Asset reconstruction companies (ARCs) will no longer be allowed to bilaterally buy assets from banks or financial institutions (FIs) that they count among their sponsors, the Reserve Bank of India (RBI) said on Friday. ARCs will also be barred from directly buying assets from institutions that have lent to them, subscribed to the fund or are part of the same group as the ARC.
“However, they may participate in auctions of the financial assets provided such auctions are conducted in a transparent manner, on arm’s length basis and the prices are determined by market forces,” the central bank said in a notification.

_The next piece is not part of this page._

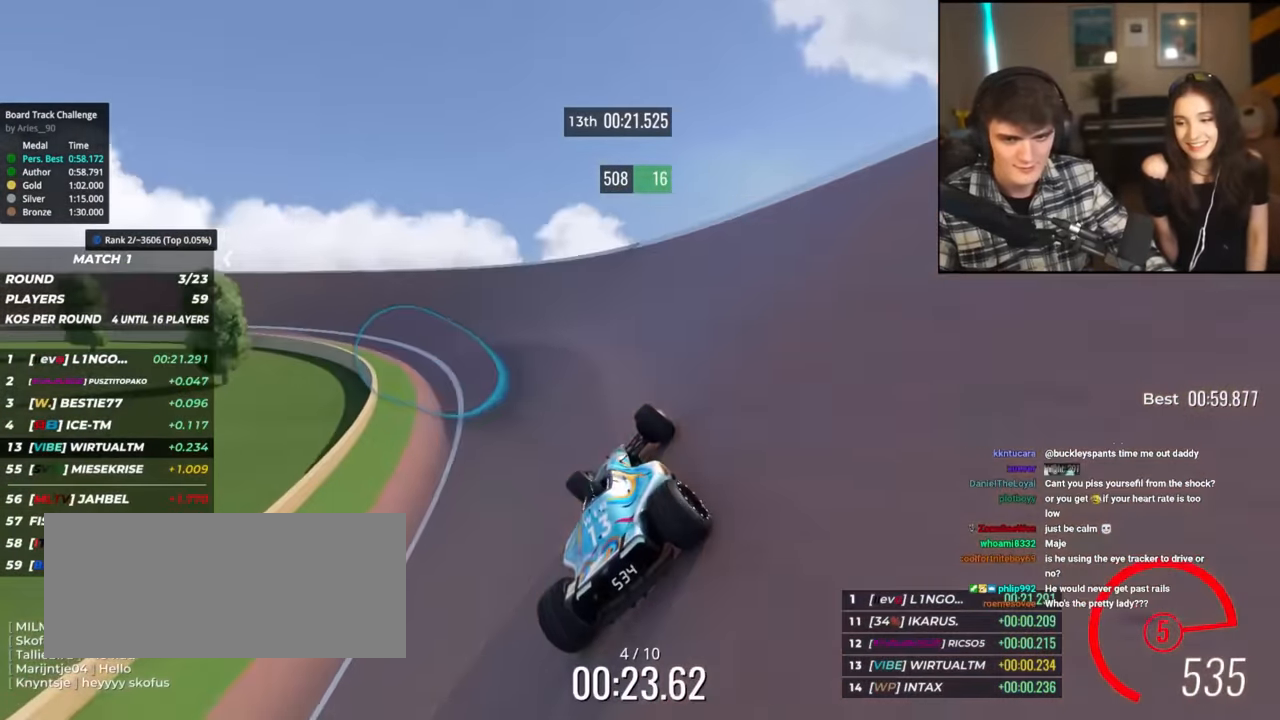
{"keys": ["left", "up"], "events": []}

The firm most likely to be affected by the RBI directive is Asset Reconstruction Company (India) (Arcil), which is sponsored by State Bank of India (SBI), ICICI Bank, Punjab National Bank (PNB) and IDBI Bank. Other ARCs sponsored by prominent FIs are Edelweiss ARC, JM Financial ARC and Phoenix ARC, which is promoted by the Kotak group.
Sector watchers have long called for an expansion of the market for stressed assets in India to attract more long-term investors, such as pension funds.
In the absence of clear regulations governing foreign entities’ participation in the market, such entities have often used ARCs to buy distressed assets. In December 2018, Bank of America bought a stake in debt-ridden Jayaswal Neco through Assets Care & Reconstruction Enterprise (Acre) while also reaching out to the RBI seeking easier norms for takeover of stressed assets by foreign banks.
Earlier this year, a task force on the development of a secondary market for corporate loans recommended to the RBI that foreign portfolio investors (FPIs) should be allowed to directly buy stressed loans from Indian banks within certain annual prudential limits.
Analysts say that the regulator has, in recent years, tried to make ARCs more accountable for their participation in the market. In a recent note, rating agency Crisil said, “Regulatory changes in recent years have been aimed at increasing ARCs’ skin in the game and diversifying the potential investor base for stressed assets.” In August 2014, the minimum investment requirement by ARCs for assets acquired was increased from 5% to 15%. Norms for investment in ARCs as well as SRs, including for foreign investors, were eased subsequently.
Crisil said that assets under management (AUM) of ARCs, as measured by security receipts (SRs) outstanding, crossed the Rs 1 lakh-crore mark as on March 31, 2019, up 7% from the previous year.